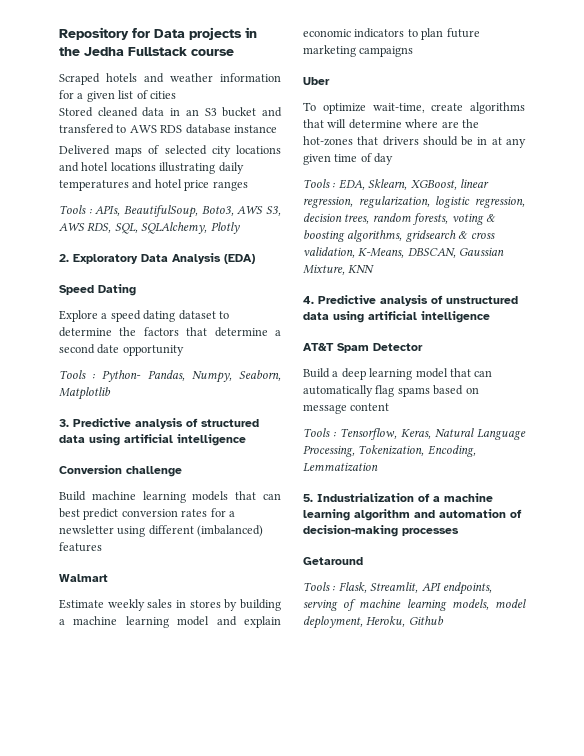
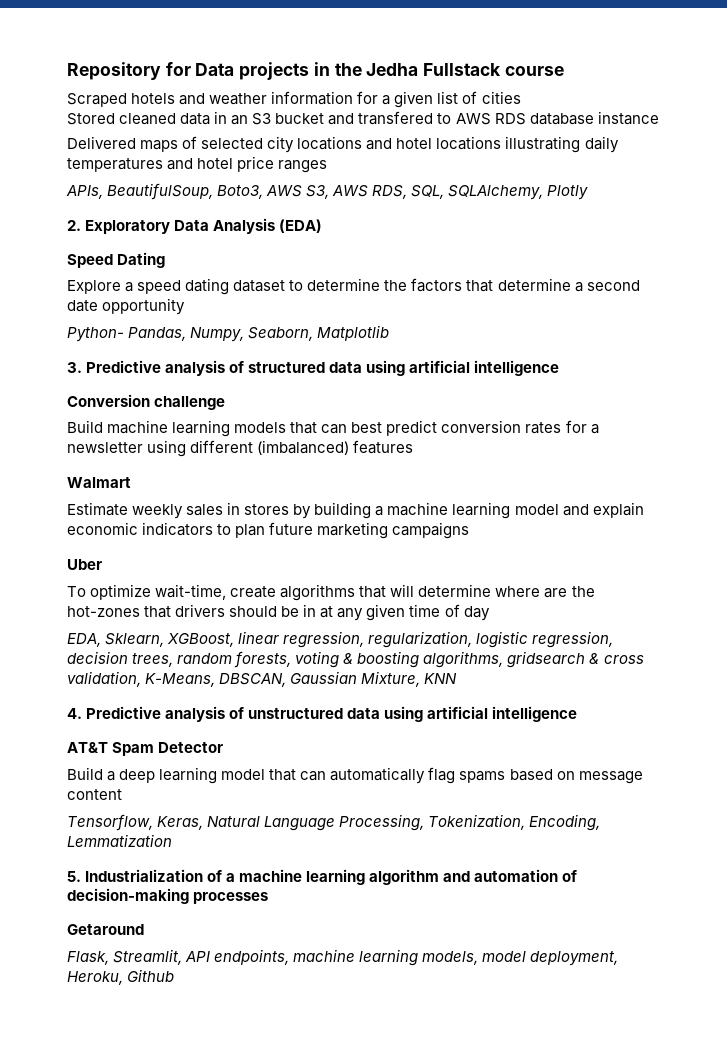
[59,205,92,214] Tools : -> (328, 166) none
[59,370,96,379] Tools : -> (186, 306) none
[303,179,336,188] Tools : -> (490, 613) none
[303,428,336,437] Tools : -> (122, 794) none
[303,582,336,591] Tools : -> (144, 929) none
[303,599,357,611] serving of -> (290, 957) none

---*---

REQUIREMENT
Filter the lines above so that only those with the string "Tools" remain, then copy them.

SOLUTION BELOW
[59,205,92,214] Tools : -> (328, 166) none
[59,370,96,379] Tools : -> (186, 306) none
[303,179,336,188] Tools : -> (490, 613) none
[303,428,336,437] Tools : -> (122, 794) none
[303,582,336,591] Tools : -> (144, 929) none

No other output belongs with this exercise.